Yes, the official numbers are indeed likely to understate the number of confirmed cases by a factor of 40. This cannot just be explained, but actually would be expected from what we know about the testing and the disease:
  • An "infection-to-test delay factor" of 4 is caused by the incubation time, and delays between onset of symptoms and reporting.
  • A "light symptoms factor" of 5 is the result of limiting testing to cases with more severe symptoms,
  • Multiple other factors together are less important, and can be summarized in an "other reasons factor" of 2.0.
In other words, the things we know for sure cause a 20-fold under-reporting; other factors that we know about, but cannot easily quantify, only cause a 2-fold under-reporting.

To improve this situation, testing guidelines must be relaxed. For example, the "light symptoms factor" of 5 could easily be reduced by testing everyone with light symptoms; the testing guidelines in several countries now allow for all suspected cases to be included.

Even if tests are made much more available, though, the "infection-to-test delay factor" remains as long as the epidemic is in an exponential growth phase. The only way to get a true number of current infections would be to test an entire population (or a subset) regardless of symptoms. One step that goes in at least in this direction, but is easier to implement, is the contact tracing with complete testing of all identified contacts.

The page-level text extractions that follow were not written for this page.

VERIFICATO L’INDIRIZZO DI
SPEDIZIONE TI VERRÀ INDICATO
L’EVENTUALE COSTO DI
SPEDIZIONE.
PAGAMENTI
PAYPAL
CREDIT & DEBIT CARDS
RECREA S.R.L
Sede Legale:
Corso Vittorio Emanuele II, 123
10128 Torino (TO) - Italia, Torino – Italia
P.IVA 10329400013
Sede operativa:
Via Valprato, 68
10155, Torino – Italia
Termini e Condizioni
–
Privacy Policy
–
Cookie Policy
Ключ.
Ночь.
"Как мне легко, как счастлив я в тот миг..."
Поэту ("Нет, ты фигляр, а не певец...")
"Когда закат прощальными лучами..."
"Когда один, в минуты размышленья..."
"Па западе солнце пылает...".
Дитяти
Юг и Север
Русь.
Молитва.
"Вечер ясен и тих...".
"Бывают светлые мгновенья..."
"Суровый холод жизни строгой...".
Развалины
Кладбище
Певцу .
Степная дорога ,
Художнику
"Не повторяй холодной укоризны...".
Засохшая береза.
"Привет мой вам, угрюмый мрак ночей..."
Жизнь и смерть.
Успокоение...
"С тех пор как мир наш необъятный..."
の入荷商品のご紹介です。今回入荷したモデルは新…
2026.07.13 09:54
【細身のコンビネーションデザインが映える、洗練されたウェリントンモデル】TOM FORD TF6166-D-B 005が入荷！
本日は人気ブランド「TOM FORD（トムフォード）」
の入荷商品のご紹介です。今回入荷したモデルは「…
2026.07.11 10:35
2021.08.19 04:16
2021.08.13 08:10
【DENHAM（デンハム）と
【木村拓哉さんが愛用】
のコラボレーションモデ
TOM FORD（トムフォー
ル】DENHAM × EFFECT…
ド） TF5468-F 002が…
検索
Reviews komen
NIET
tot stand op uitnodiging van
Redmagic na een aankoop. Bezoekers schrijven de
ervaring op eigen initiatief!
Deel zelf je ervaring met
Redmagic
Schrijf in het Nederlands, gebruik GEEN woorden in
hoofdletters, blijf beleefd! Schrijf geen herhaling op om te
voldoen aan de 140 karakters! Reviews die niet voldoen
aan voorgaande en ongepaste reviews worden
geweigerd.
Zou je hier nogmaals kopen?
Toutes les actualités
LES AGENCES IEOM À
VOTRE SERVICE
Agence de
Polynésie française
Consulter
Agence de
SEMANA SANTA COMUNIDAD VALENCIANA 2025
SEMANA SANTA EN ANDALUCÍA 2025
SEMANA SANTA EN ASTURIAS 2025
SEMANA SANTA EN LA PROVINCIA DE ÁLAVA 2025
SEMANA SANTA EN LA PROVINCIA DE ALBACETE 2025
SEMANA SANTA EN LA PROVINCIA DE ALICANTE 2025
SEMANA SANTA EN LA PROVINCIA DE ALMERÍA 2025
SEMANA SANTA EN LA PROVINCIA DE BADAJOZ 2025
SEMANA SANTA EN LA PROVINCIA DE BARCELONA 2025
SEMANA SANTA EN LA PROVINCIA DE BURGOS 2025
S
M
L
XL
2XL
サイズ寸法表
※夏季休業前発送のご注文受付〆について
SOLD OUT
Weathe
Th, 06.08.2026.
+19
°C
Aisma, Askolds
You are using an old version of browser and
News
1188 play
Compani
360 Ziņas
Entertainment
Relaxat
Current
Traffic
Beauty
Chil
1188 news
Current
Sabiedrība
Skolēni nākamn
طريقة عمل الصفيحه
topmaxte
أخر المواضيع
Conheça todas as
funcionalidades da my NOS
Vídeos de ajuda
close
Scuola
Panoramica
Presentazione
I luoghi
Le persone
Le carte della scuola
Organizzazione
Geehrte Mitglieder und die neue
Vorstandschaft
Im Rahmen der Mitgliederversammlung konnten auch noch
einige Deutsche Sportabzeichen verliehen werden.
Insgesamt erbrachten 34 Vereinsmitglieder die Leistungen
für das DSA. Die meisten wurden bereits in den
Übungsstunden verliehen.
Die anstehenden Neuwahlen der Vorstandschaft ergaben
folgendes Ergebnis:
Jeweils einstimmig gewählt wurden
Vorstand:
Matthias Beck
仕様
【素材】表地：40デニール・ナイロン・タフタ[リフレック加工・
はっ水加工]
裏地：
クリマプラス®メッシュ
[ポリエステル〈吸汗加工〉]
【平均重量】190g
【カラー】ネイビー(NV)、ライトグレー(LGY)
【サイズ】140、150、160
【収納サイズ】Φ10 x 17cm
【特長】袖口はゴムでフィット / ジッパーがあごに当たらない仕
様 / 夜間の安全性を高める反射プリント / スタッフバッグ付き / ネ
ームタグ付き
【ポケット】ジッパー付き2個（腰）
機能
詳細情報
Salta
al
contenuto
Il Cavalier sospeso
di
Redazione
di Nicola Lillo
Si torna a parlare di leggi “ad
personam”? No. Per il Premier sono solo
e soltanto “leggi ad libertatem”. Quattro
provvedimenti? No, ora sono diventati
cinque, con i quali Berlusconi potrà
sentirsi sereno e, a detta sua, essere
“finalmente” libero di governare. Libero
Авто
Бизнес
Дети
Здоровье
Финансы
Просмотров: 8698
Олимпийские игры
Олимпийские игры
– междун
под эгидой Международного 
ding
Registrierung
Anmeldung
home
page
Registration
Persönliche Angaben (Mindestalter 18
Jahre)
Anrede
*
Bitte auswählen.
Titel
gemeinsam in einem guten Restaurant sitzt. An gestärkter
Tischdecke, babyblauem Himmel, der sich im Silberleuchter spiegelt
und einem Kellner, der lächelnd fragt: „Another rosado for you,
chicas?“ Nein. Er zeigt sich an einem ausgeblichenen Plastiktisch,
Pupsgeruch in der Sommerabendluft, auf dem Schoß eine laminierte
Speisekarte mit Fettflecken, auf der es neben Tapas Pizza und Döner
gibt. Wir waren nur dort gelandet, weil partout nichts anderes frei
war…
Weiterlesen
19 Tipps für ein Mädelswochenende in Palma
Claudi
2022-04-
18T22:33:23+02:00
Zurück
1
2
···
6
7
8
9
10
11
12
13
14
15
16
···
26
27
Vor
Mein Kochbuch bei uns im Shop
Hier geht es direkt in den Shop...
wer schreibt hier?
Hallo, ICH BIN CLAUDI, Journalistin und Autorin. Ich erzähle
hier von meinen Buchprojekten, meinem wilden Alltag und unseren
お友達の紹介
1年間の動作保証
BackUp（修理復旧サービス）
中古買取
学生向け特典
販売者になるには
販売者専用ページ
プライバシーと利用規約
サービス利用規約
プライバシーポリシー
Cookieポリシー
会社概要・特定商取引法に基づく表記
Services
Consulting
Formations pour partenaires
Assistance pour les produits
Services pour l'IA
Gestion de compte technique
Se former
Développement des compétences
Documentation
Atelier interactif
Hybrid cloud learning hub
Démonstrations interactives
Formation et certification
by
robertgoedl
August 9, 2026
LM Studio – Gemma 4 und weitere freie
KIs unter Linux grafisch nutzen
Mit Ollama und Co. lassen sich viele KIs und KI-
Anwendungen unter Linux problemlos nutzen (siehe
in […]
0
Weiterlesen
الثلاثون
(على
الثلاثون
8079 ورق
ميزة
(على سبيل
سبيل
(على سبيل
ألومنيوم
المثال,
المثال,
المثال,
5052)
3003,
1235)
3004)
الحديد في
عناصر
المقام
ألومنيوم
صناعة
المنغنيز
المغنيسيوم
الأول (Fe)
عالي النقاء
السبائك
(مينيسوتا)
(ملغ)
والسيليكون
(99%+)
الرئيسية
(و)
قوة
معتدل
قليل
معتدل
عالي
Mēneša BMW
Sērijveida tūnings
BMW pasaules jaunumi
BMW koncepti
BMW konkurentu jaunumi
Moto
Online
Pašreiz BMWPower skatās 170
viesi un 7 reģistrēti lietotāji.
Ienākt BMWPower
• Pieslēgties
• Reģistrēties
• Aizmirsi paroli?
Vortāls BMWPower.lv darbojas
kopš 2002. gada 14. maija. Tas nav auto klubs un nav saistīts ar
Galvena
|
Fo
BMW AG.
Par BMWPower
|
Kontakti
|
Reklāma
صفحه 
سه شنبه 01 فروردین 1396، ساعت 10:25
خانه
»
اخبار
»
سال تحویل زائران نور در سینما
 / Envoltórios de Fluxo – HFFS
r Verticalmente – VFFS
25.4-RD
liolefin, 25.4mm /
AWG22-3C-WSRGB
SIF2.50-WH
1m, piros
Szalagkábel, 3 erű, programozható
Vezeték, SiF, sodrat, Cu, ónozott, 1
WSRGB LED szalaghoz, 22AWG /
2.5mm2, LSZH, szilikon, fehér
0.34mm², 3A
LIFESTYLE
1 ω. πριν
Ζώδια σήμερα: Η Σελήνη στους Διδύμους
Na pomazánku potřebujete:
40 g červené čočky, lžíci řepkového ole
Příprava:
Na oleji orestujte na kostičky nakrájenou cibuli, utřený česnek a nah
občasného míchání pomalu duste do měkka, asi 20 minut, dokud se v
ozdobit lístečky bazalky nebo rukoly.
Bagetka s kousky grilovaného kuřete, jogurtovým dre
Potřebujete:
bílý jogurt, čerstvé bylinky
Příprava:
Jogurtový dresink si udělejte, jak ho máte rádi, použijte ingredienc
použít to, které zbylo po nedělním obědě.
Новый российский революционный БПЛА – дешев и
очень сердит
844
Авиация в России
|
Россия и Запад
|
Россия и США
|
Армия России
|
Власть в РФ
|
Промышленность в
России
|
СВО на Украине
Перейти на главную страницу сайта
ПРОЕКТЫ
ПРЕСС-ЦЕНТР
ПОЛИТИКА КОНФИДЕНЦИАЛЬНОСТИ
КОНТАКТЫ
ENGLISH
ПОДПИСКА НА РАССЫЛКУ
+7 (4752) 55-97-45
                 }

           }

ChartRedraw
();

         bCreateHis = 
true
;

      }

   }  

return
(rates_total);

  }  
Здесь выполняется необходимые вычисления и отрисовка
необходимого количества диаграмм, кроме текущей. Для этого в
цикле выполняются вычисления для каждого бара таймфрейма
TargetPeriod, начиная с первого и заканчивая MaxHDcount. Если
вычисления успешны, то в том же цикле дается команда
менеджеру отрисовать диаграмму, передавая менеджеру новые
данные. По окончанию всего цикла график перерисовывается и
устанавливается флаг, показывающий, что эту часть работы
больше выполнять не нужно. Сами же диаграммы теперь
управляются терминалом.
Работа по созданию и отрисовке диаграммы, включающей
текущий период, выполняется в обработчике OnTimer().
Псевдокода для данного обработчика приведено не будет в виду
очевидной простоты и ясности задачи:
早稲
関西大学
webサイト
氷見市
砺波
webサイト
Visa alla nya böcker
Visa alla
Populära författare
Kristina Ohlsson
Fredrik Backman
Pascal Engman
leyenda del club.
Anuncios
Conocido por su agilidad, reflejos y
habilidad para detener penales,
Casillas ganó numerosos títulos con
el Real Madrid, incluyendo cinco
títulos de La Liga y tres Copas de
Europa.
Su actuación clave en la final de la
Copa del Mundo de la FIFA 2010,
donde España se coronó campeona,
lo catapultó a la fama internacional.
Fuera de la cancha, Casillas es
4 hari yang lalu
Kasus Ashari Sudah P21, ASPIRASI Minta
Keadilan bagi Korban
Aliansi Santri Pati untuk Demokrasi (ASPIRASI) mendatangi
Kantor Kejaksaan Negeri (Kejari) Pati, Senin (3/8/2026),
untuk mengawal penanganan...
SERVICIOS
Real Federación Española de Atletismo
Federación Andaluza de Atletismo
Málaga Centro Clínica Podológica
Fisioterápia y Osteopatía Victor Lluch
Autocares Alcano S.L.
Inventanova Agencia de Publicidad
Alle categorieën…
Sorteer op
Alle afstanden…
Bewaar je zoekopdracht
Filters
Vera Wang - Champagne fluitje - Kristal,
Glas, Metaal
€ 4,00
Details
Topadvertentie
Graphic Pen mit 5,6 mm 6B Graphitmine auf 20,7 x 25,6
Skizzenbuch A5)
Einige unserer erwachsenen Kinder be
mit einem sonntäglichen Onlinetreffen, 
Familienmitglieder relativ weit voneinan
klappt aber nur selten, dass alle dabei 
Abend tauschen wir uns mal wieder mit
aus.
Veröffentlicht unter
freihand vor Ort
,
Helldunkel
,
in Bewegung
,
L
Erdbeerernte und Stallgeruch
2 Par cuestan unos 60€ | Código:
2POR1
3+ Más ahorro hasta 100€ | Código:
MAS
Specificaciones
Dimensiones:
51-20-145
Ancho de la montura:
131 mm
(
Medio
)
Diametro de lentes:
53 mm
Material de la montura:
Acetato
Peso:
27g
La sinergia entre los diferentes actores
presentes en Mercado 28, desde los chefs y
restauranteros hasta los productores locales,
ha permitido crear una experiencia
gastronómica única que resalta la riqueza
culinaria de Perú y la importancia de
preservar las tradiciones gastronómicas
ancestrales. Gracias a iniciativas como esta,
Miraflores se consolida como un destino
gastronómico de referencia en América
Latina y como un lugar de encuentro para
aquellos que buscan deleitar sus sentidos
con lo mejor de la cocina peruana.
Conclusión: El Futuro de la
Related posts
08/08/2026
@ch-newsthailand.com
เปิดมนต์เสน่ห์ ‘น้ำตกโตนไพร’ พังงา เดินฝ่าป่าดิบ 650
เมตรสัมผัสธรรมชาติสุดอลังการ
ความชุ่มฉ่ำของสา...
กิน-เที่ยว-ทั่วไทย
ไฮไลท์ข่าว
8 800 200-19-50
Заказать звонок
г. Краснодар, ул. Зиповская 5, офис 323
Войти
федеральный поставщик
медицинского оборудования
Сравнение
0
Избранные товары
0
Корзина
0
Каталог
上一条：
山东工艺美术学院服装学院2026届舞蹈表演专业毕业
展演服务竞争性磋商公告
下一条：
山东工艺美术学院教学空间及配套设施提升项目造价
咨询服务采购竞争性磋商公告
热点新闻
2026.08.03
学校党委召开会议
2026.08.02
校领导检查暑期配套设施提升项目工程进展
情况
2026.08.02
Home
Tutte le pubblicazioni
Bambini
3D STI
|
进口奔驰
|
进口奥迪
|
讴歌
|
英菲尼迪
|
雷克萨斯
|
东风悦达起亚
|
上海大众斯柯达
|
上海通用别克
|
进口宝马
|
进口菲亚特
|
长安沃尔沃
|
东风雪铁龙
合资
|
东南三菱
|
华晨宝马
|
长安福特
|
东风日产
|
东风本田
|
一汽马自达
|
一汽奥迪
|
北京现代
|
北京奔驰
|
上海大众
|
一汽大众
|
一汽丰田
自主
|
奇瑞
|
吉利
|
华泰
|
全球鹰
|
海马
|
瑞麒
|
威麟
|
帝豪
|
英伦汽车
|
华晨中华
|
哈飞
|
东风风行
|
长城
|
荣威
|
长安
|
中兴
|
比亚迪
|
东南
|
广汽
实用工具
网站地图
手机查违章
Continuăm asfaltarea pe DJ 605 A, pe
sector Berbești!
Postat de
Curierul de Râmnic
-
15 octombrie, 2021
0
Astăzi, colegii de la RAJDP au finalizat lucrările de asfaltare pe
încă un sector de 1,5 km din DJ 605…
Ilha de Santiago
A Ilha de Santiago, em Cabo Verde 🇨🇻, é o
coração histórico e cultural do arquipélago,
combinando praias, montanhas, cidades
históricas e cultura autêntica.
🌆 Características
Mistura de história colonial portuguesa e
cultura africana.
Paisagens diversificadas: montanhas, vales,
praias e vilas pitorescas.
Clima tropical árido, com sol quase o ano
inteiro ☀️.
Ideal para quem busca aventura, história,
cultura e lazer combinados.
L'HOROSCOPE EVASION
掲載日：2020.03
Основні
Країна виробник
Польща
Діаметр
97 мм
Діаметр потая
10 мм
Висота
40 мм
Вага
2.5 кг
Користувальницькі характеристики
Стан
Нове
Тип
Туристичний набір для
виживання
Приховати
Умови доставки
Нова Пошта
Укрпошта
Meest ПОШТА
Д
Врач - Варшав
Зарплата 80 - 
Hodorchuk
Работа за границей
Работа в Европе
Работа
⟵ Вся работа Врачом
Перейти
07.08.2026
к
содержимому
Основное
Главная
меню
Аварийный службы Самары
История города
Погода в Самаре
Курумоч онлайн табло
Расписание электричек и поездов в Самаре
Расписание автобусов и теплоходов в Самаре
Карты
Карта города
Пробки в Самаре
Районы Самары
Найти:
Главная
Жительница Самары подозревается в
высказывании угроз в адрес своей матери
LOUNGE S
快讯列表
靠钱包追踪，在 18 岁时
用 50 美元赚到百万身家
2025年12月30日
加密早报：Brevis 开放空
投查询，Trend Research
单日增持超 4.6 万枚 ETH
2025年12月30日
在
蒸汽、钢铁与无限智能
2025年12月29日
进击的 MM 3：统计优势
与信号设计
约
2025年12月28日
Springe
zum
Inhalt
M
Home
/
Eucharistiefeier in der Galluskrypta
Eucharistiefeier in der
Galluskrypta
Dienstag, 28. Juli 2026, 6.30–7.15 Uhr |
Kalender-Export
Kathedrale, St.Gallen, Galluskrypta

Understanding the "hidden case factor" is very important for dealing with the pandemic. Humans have a problem to really understand how quickly a rapidly growing epidemic spreads; the "hidden case factor" only compounds this problem. People tend to take a reported number at face value, and conclude the danger is minimal if the number is small. But let's look at what 100 confirmed cases really means for an epidemic that doubles every 5 days if no effective interventions are taken:
  • Now:
    • 100 confirmed cases
    • 4,000 actual infections 
  • 3 weeks later:
    • 800 confirmed cases
    • 32,000 actual infections (of which 160 will die if the IFR is 0.5%)
  • 2 months later:
    • 16,000,000 infections in 2 months without interventions
    • 80,000 deaths within 3 months even if the no additional infections happen after 2 months
This is a hypothetical model. In reality, the epidemic has spread faster in the US and many other countries. The number of reported deaths in the US up to March 26 (1,295) is about the same as the number of reported cases on March 11 (1,301). In other words, the number of reported cases indicated the  number of total deaths less than 3 weeks later.

Did you like the iceberg picture at the top of the post? An iceberg is actually a pretty bad analogy here. For icebergs, 10% are above the water, much more than the 2.5% of COVID-19 infections. Icebergs barely move and do not grow very rapidly and exponentially.